Все двинулись в столовую. Во главе шествия — идущие руки об руку мама с папой, следом — трепетно дышащие Белозерские, выстроившиеся по старшинству, и в хвосте — бледный Ингвар и счастливый до глупой улыбки Митя.
Стол в столовой расцветал яствами — хозяйка распорядилась. Митя заметил и прозрачные графины с кагором и водкой, и пиалы с медом, и затесавшиеся среди горячих мясных блюд тарелки с кутьей. Сев по левую руку от матери, он взял ее за руку и поцеловал. Перед тем, как все расселись за столом и приступили к веселому, пьяному «поминанию» Мити, Константин с чемоданом сбегал на второй этаж, «напудриться».
*
Скованные невесть откуда взявшимся смущением, Аркадий и Морана замерли у постели и, скромно взявшись за руки, поцеловались. Медленно, аккуратно, вспоминая когда-то забытые изгибы губ. Она явилась ему еще полгода назад, во время зимней пурги, как заблудшая путница, и долго и путано объяснялась, извинялась, плакала, улыбнулась, когда Аркадий молча вернул на ее палец свадебное кольцо, которое носил на груди вместе с крестом. Всего подгода — а уже позабыли о поцелуях, словно не любили друг друга последние четырнадцать лет.
Отстранившись, Аркадий ощутил тяжелый позыв к слезам и положил подбородок на ее макушку, кончиками пальцев погладил ее плечи.
— Хочешь испортить нашу брачную ночь слезами?
Аркадий, расслабившись, обнял ее.
— Я никак не могу тобой напитаться. Тебя мало.
Тонкие пальчики обвили запястья и как бы невзначай повели руки к рисующимся под платьем бедрам.
— Так и к чему плакать?..
Волна страсти, тихой, нежной и пьянящей, пронеслась по спальне, расстегнула их одежды и толкнула их на постель. Упавшая мягким местом Морана тут же ойкнула и вскочила, повисла на шее мужчины, который увлек ее за собой, поднимая с кровати.

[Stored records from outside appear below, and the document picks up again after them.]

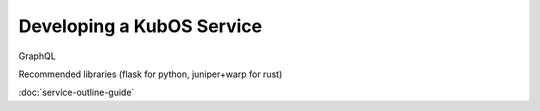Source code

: Developing a KubOS Service
==========================

GraphQL

Recommended libraries (flask for python, juniper+warp for rust)

:doc:`service-outline-guide`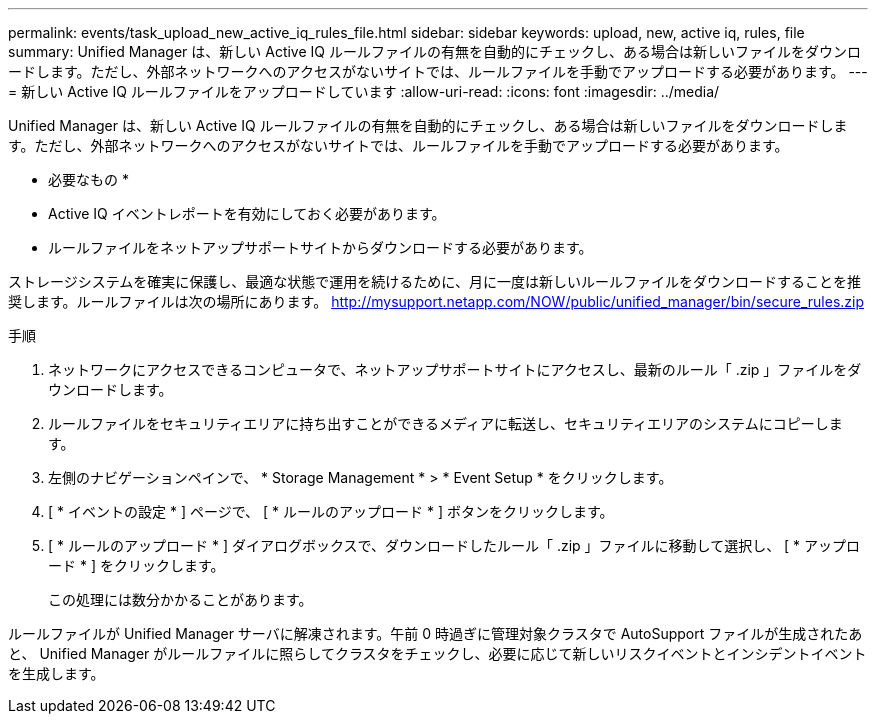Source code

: ---
permalink: events/task_upload_new_active_iq_rules_file.html 
sidebar: sidebar 
keywords: upload, new, active iq, rules, file 
summary: Unified Manager は、新しい Active IQ ルールファイルの有無を自動的にチェックし、ある場合は新しいファイルをダウンロードします。ただし、外部ネットワークへのアクセスがないサイトでは、ルールファイルを手動でアップロードする必要があります。 
---
= 新しい Active IQ ルールファイルをアップロードしています
:allow-uri-read: 
:icons: font
:imagesdir: ../media/


[role="lead"]
Unified Manager は、新しい Active IQ ルールファイルの有無を自動的にチェックし、ある場合は新しいファイルをダウンロードします。ただし、外部ネットワークへのアクセスがないサイトでは、ルールファイルを手動でアップロードする必要があります。

* 必要なもの *

* Active IQ イベントレポートを有効にしておく必要があります。
* ルールファイルをネットアップサポートサイトからダウンロードする必要があります。


ストレージシステムを確実に保護し、最適な状態で運用を続けるために、月に一度は新しいルールファイルをダウンロードすることを推奨します。ルールファイルは次の場所にあります。 http://mysupport.netapp.com/NOW/public/unified_manager/bin/secure_rules.zip[]

.手順
. ネットワークにアクセスできるコンピュータで、ネットアップサポートサイトにアクセスし、最新のルール「 .zip 」ファイルをダウンロードします。
. ルールファイルをセキュリティエリアに持ち出すことができるメディアに転送し、セキュリティエリアのシステムにコピーします。
. 左側のナビゲーションペインで、 * Storage Management * > * Event Setup * をクリックします。
. [ * イベントの設定 * ] ページで、 [ * ルールのアップロード * ] ボタンをクリックします。
. [ * ルールのアップロード * ] ダイアログボックスで、ダウンロードしたルール「 .zip 」ファイルに移動して選択し、 [ * アップロード * ] をクリックします。
+
この処理には数分かかることがあります。



ルールファイルが Unified Manager サーバに解凍されます。午前 0 時過ぎに管理対象クラスタで AutoSupport ファイルが生成されたあと、 Unified Manager がルールファイルに照らしてクラスタをチェックし、必要に応じて新しいリスクイベントとインシデントイベントを生成します。

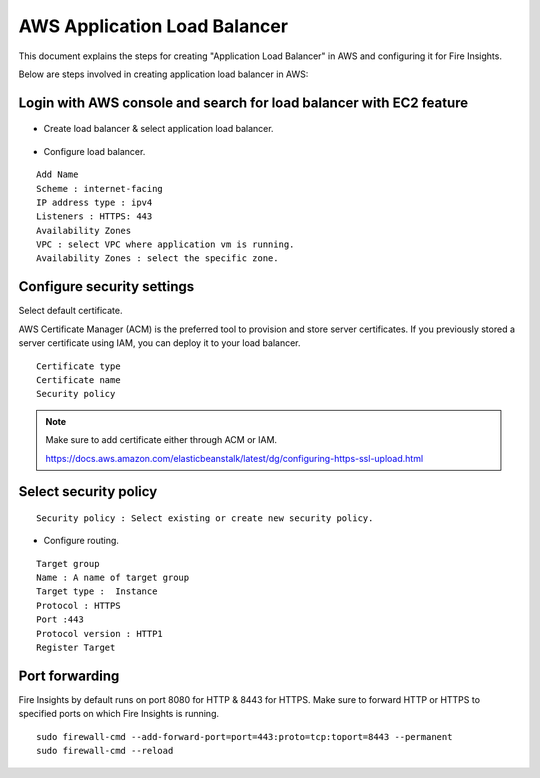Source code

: AWS Application Load Balancer
===========================

This document explains the steps for creating "Application Load Balancer" in AWS and configuring it for Fire Insights.

Below are steps involved in creating application load balancer in AWS:

Login with AWS console and search for load balancer with EC2 feature
----------

.. figure:: ../..//_assets/loadbalancer/loadbalncer_search.PNG
   :alt: Load balancers
   :width: 60%

* Create load balancer & select application load balancer.

.. figure:: ../..//_assets/loadbalancer/application-lb.PNG
   :alt: Load balancers
   :width: 60%
   
* Configure load balancer.
 
::
 
    Add Name
    Scheme : internet-facing
    IP address type : ipv4
    Listeners : HTTPS: 443
    Availability Zones
    VPC : select VPC where application vm is running.
    Availability Zones : select the specific zone.
 
.. figure:: ../..//_assets/loadbalancer/configure_aplb.PNG
   :alt: Load balancers
   :width: 60%
 
Configure security settings
--------

Select default certificate.

AWS Certificate Manager (ACM) is the preferred tool to provision and store server certificates. If you previously stored a server certificate using IAM, you can deploy it to your load balancer.

::

    Certificate type
    Certificate name
    Security policy
    
.. figure:: ../..//_assets/loadbalancer/loadbalancer_certificate.PNG
   :alt: Load balancers
   :width: 60%

.. note::  Make sure to add certificate either through ACM or IAM.
   
   https://docs.aws.amazon.com/elasticbeanstalk/latest/dg/configuring-https-ssl-upload.html
   
Select security policy
--------

::

    Security policy : Select existing or create new security policy.
   

* Configure routing.

::

    Target group
    Name : A name of target group
    Target type :  Instance
    Protocol : HTTPS
    Port :443
    Protocol version : HTTP1
    Register Target
    
Port forwarding
-------

Fire Insights by default runs on port 8080 for HTTP & 8443 for HTTPS. Make sure to forward HTTP or HTTPS to specified ports on which Fire Insights is running.

::

    sudo firewall-cmd --add-forward-port=port=443:proto=tcp:toport=8443 --permanent
    sudo firewall-cmd --reload    

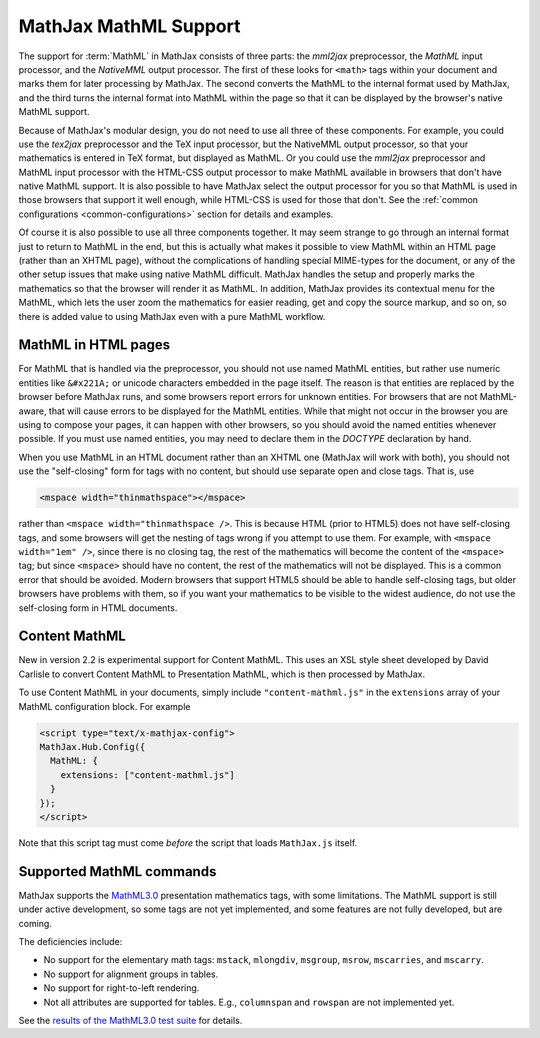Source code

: .. _MathML-support:

**********************
MathJax MathML Support
**********************

The support for :term:`MathML` in MathJax consists of three parts:  the
`mml2jax` preprocessor, the `MathML` input processor, and the `NativeMML`
output processor.  The first of these looks for ``<math>`` tags within
your document and marks them for later processing by MathJax.  The
second converts the MathML to the internal format used by MathJax, and
the third turns the internal format into MathML within the page so
that it can be displayed by the browser's native MathML support.

Because of MathJax's modular design, you do not need to use all three
of these components.  For example, you could use the `tex2jax`
preprocessor and the TeX input processor, but the NativeMML output
processor, so that your mathematics is entered in TeX format, but
displayed as MathML.  Or you could use the `mml2jax` preprocessor and
MathML input processor with the HTML-CSS output processor to make
MathML available in browsers that don't have native MathML support.
It is also possible to have MathJax select the output processor for
you so that MathML is used in those browsers that support it well
enough, while HTML-CSS is used for those that don't.  See the
:ref:`common configurations <common-configurations>` section for
details and examples.

Of course it is also possible to use all three components together.
It may seem strange to go through an internal format just to return to
MathML in the end, but this is actually what makes it possible to view
MathML within an HTML page (rather than an XHTML page), without
the complications of handling special MIME-types for the document, or
any of the other setup issues that make using native MathML
difficult.  MathJax handles the setup and properly marks the
mathematics so that the browser will render it as MathML.  In
addition, MathJax provides its contextual menu for the MathML, which
lets the user zoom the mathematics for easier reading, get and copy
the source markup, and so on, so there is added value to using MathJax
even with a pure MathML workflow.


MathML in HTML pages
====================

For MathML that is handled via the preprocessor, you should not use
named MathML entities, but rather use numeric entities like
``&#x221A;`` or unicode characters embedded in the page itself.  The
reason is that entities are replaced by the browser before MathJax
runs, and some browsers report errors for unknown entities.  For
browsers that are not MathML-aware, that will cause errors to be
displayed for the MathML entities.  While that might not occur in the
browser you are using to compose your pages, it can happen with other
browsers, so you should avoid the named entities whenever possible.
If you must use named entities, you may need to declare them in the
`DOCTYPE` declaration by hand.

When you use MathML in an HTML document rather than an XHTML one
(MathJax will work with both), you should not use the "self-closing"
form for tags with no content, but should use separate open and close
tags.  That is, use

.. code-block:: html

    <mspace width="thinmathspace"></mspace>

rather than ``<mspace width="thinmathspace />``.  This is because HTML
(prior to HTML5) does not have self-closing tags, and some browsers
will get the nesting of tags wrong if you attempt to use them.  For
example, with ``<mspace width="1em" />``, since there is no closing
tag, the rest of the mathematics will become the content of the
``<mspace>`` tag; but since ``<mspace>`` should have no content, the
rest of the mathematics will not be displayed.  This is a common error
that should be avoided.  Modern browsers that support HTML5 should be
able to handle self-closing tags, but older browsers have problems
with them, so if you want your mathematics to be visible to the widest
audience, do not use the self-closing form in HTML documents.


Content MathML
==============

New in version 2.2 is experimental support for Content MathML.  This
uses an XSL style sheet developed by David Carlisle to convert Content
MathML to Presentation MathML, which is then processed by MathJax.

To use Content MathML in your documents, simply include
``"content-mathml.js"`` in the ``extensions`` array of your MathML
configuration block.  For example

.. code-block:: html

    <script type="text/x-mathjax-config">
    MathJax.Hub.Config({
      MathML: {
        extensions: ["content-mathml.js"]
      }
    });
    </script>

Note that this script tag must come *before* the script that loads
``MathJax.js`` itself.


Supported MathML commands
=========================

MathJax supports the `MathML3.0 <http://www.w3.org/TR/MathML3/>`_
presentation mathematics tags, with some limitations.  The MathML
support is still under active development, so some tags are not yet
implemented, and some features are not fully developed, but are
coming.

The deficiencies include:

- No support for the elementary math tags: ``mstack``, ``mlongdiv``,
  ``msgroup``, ``msrow``, ``mscarries``, and ``mscarry``.

- No support for alignment groups in tables.

- No support for right-to-left rendering.

- Not all attributes are supported for tables.  E.g., ``columnspan``
  and ``rowspan`` are not implemented yet.

See the `results of the MathML3.0 test suite
<http://www.w3.org/Math/testsuite/results/tests.html>`_ for details.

Отогнув одеяло, они сперва замерли. Переглянулись ошалелыми взглядами — и стали смеяться, сперва неуверенно, а после все ярче и ярче, распаляясь все сильнее, краснея и начиная плакать от веселья.
На постели покоились веточки можжевельника и кожаная плеть.
Аркадий вспомнил шаловливую улыбку Константина, навестившего перед ужином второй этаж, и тяжело, глубоко вздохнул. От можжевельника на постель осыпались мелкие крошки, так что свою ненаглядную он повел к креслу.